Caterpillar Sees Drag From Used Equipment as Miners Bounce Back

Image
Krisztian Bocsi/Bloomberg News

Ample used construction-equipment supplies and restrained spending from miners mean the commodities rebound won’t be giving much of a lift to beleaguered Caterpillar Inc., which forecast 2017 results that trailed analysts’ estimates. The shares fell.

The lowered outlook “is happening because business still stinks,” Stephen Volkmann, a New York-based analyst for Jefferies, said in a telephone interview. “The recovery is certainly not happening yet.”

The company said the availability of used construction equipment will weigh on sales in 2017, and it expects capital spending among miners to be flat. In December, Caterpillar said analysts were overestimating its earnings prospects amid continued weakness in some markets. Any benefit from U.S. President Donald Trump’s infrastructure-spending plan and tax reforms probably wouldn’t be seen until some time in 2018, the company said Jan. 26.

Raw materials rebounded in 2016, with the Bloomberg Commodities Index rising for the first time since 2010 on signs of an improving U.S. economy and stabilizing growth in China. Higher commodity prices and better parts sales in each of the last three quarters, along with improvements in quoting and order activity in the fourth quarter, suggest mining-related sales may have bottomed, the company said.



While raw-materials industries are showing signs of recovery, “frankly, the bigger issue is when will we get back to some normal replacement demand?” Brad Halverson, Caterpillar’s chief financial officer, said in a telephone interview. “I would say that we’re not ready to call the recovery in 2017, but we feel a lot better this year than we did last year at this time.”

Revenue will be in a range of $36 billion to $39 billion, with a midpoint of $37.5 billion, the Peoria, Illinois-based company said in a statement Jan. 26. That is less than the $38.1 billion average of 16 analysts’ estimates compiled by Bloomberg News, and indicates annual revenue may fall for a fifth consecutive year. Earnings excluding restructuring costs will be $2.90 a share at the midpoint, compared with the analysts’ estimate of $3.08.

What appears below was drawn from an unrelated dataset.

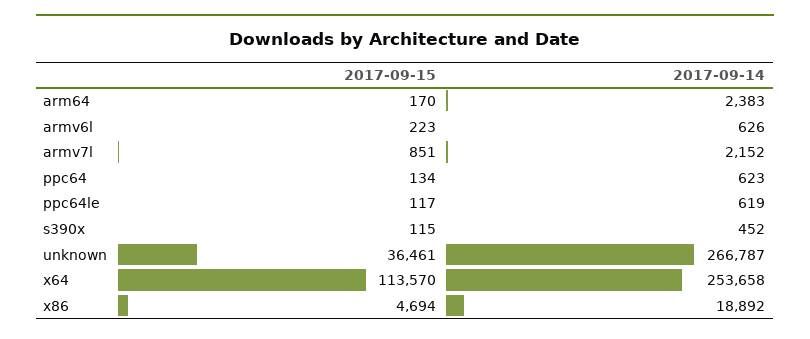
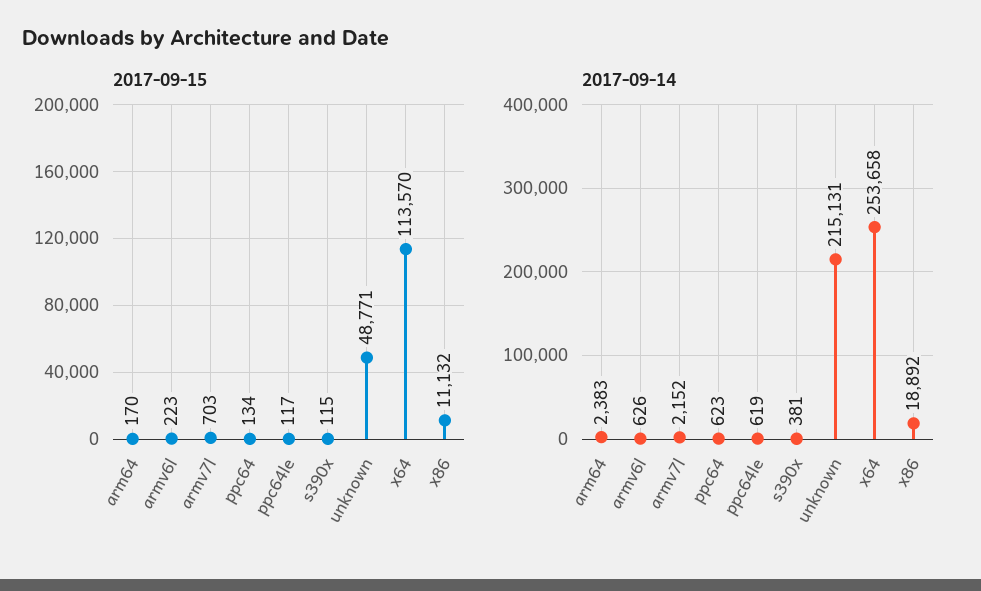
2017-09-15, armv7l: 851 -> 703
2017-09-14, s390x: 452 -> 381
2017-09-15, unknown: 36461 -> 48771
2017-09-14, unknown: 266787 -> 215131
2017-09-15, x86: 4694 -> 11132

In late October, Caterpillar cut its 2016 sales forecast for a fourth time and warned that 2017 wouldn’t be much better as its customers defer orders amid sluggish growth. On Jan. 26, the company reported 2016 revenue of $38.5 billion, down from $47 billion a year earlier. Annual revenue of $37.5 billion would be the lowest since the recession in 2009, according to data compiled by Bloomberg.

Caterpillar shares slipped 1.6% Jan. 26 to $96.56 at 1:15 p.m. in New York.

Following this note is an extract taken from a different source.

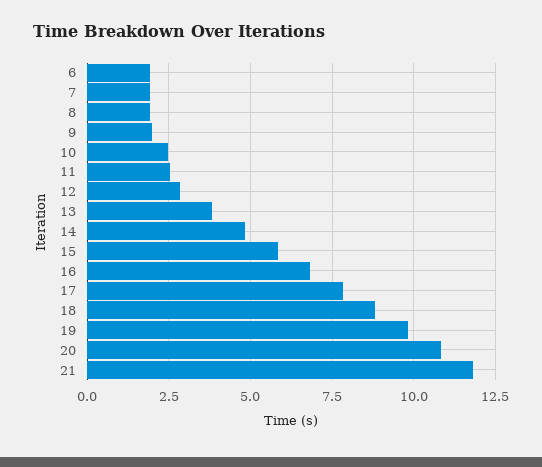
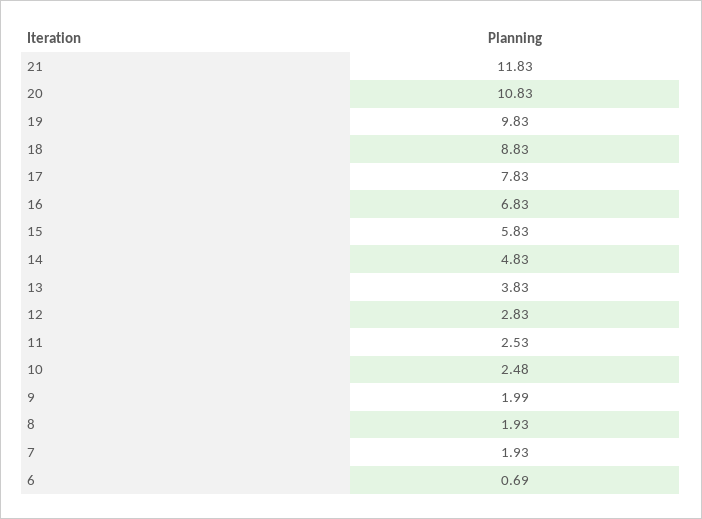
6: 2 -> 0.69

Investors have made the company’s shares the best performer on the Dow Jones Industrial Average index in the past 12 months, rewarding management for cost cuts intended to mute the effects of a drop in demand from miners and energy explorers.

“We continue to execute in a challenging economic environment and are focused on improving operating margins, profitability and shareholder returns,” CEO Jim Umpleby said in the statement.

The quarter marked the last for former CEO for Doug Oberhelman, who stepped down Jan. 1. He invested almost $20 billion into research and development, capital spending and deals as the commodity industry expanded, only to see emerging markets slow and commodity prices in early 2016 touch the lowest in at least 25 years.

Oberhelman reorganized mining and energy segments, shutting down dozens of factories and cutting thousands of jobs. In early December, Oberhelman said because of tax changes and other policies proposed by Trump he would consider retaining jobs in the U.S. that would have otherwise been shifted abroad. Investors are waiting to see how Umpleby will steer the cost-cutting effort.

“They’re cleaning house,” Eli Lustgarten, an analyst at Longbow Securities, said in a telephone interview before the earnings report. “We’ll see how they follow it up with the changing of a guard happening in a transitioning environment. Can they make the transition now with the new management? And then the question is how do they prepare moving forward the rest of the decade?”

Excluding restructuring costs, fourth-quarter earnings were 83 cents a share, topping the 66-cent average estimate of analysts. Revenue in the quarter dropped 13% from a same period a year earlier to $9.57 billion.